[TASKS FOR THIS EXERCISE]
a. List the three awards Renz Reyes received at the Recognition Day ceremony, as named in the speech's introduction.
b. In the Recognition Day speech, where was the ASHS Recognition Day ceremony held?
c. Pick up the Recognition Day speech after its last sentence and keep writing it.

[READING PASSAGE]

Renz Reyes: 'A life of service is a life that I have lived and a life I willfully choose to keep living.'

March 17, 2017
Renz Reyes

What follows is the speech delivered by Renz Reyes (12-A) on behalf of all the awardees at the ASHS Recognition Day ceremony  held last Saturday, March 11, 2017 at the AGS Singson Hall. Renz received three awards during the ceremony: the champion team award as a member of the ASHS Debaters, the award for Distinguished Individual Achievement and the Magis Award for exemplary servant leadership.

Magis awardee Renz Reyes Today is a day where we honor the service people have done for this school. However, today I would like to honor what service to this school has done for me.
I took on the role of being the Vice Chairman of the Assembly of Class Officers. This is a job that requires you to handle all the class officers in the student body and to be the bridge between the school admin and the student body. To say it was difficult is an understatement. I had to handle going on at least seven meetings on a five-day school week, regularly sleeping at 2am to ensure projects are properly prepared and waking up at 5:30am in order to make it to a 7am meeting the day after. I had to balance these responsibilities while being an active member of the debate team as well as being first and foremost, a student.
The difficulty of this position is the very reason I am thankful to have had the opportunity to hold it. Being the ACO Vice Chairman gave me three very important things – purpose, passion, and self-worth.
The first thing that serving as ACO Vice Chairman gave me is purpose. In a world where it is hard to stand out, we often struggle to find what is unique about us. The quest for purpose is driven by a desire within us to find the profound meaning of life because we believe this will give us happiness. Through this position, I realized that I was good at being able to plan projects and execute them. I believed this was my talent but what made it my purpose is a personal realization that your talents mean absolutely nothing if you don’t share them with other people. This is because being given talents puts you in a position of privilege. Being in a position of privilege creates a life long responsibility for you to give back. I believe it is beautiful to reach a point in your life where you can give back because it is a testament to how much you have been given. It was through this consciousness that made me realize that the purpose of my life is to live a life of purpose.
The second thing that serving as ACO Vice Chairman gave me is passion. While purpose is the reason you do something, passion is why you keep on doing it. Given how difficult this job was, I had three reasons why I kept going. The first was that I had a vision to create a student council that students would take seriously. I wanted the Sanggu to be a place where students would feel like they are being listened to and a place that encourages its students to be involved in the issues the country was facing. This vision was something I made so clear to myself that the fear and hesitation that usually comes along with it just vanished.
The second reason I kept on going is that I had an obligation to the student body who trusted me to champion their concerns. I honestly just didn’t want to let those who believed in me down. It was through knowing who I did all of this for that kept me passionate about why I did it.

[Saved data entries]
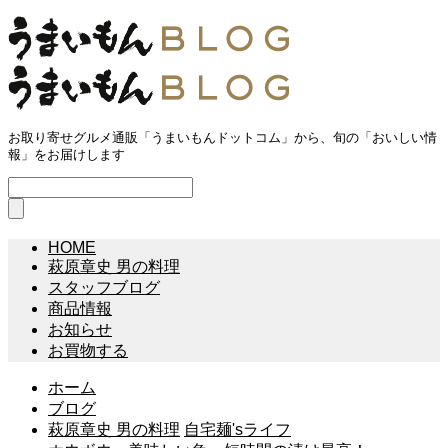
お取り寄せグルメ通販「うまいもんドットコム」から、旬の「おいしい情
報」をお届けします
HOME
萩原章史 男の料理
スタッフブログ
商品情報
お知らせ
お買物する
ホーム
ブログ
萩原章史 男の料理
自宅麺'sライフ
--
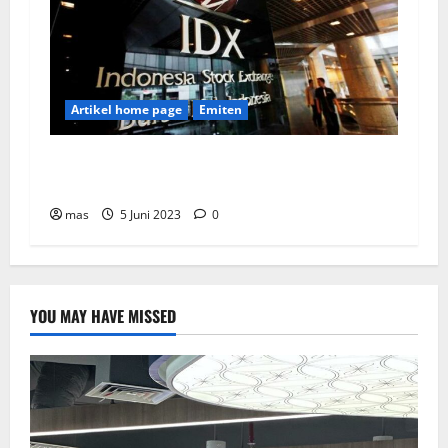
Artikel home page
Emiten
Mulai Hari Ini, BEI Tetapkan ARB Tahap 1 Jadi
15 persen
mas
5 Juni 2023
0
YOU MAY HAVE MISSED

[RESPONSES TO THE EXERCISE]
a.
- The champion team award as a member of the ASHS Debaters
- The award for Distinguished Individual Achievement
- The Magis Award for exemplary servant leadership

b. At the AGS Singson Hall.

c.
Lastly, I remained passionate about this job because I saw how passionate those around me were. I had a Student Activities Coordinator who shared the vision of making this a student council that pushed its students to care about the issues of the country. I had an ACO moderator who worked so hard because she believed in the vision of making this a student council that truly represented the students. I had colleagues who took their job to heart so much that they are here with me as the three other Magis Awardees.
 Passion was the norm in this year’s Sanggu. It was here where I learned that to work hard for something you don’t see value in is called stress, while working hard for something you do believe in is called passion.
The last and most important thing this position gave me was self-worth. Despite your hardest efforts, you can and will never please everyone. There are people who will still call you useless, incompetent and treat your projects as a joke.
 It is unavoidable to let these get to you. You will feel like you are drowning in your responsibilities. You will feel like you are failure. You will feel like you are one pathetic mistake. This is when you question your own worth as a human being.
Thankfully, if your intentions are genuine, your heart always point you to the right answer of why you do what you do. As Eleanor Roosevelt once said, nobody can make you feel inferior without your consent. This position made me grow into a person who did not hang my self-worth on the judgment of other people but rather on how true I have stayed true to my purpose and how passionate I was in being able to achieve it.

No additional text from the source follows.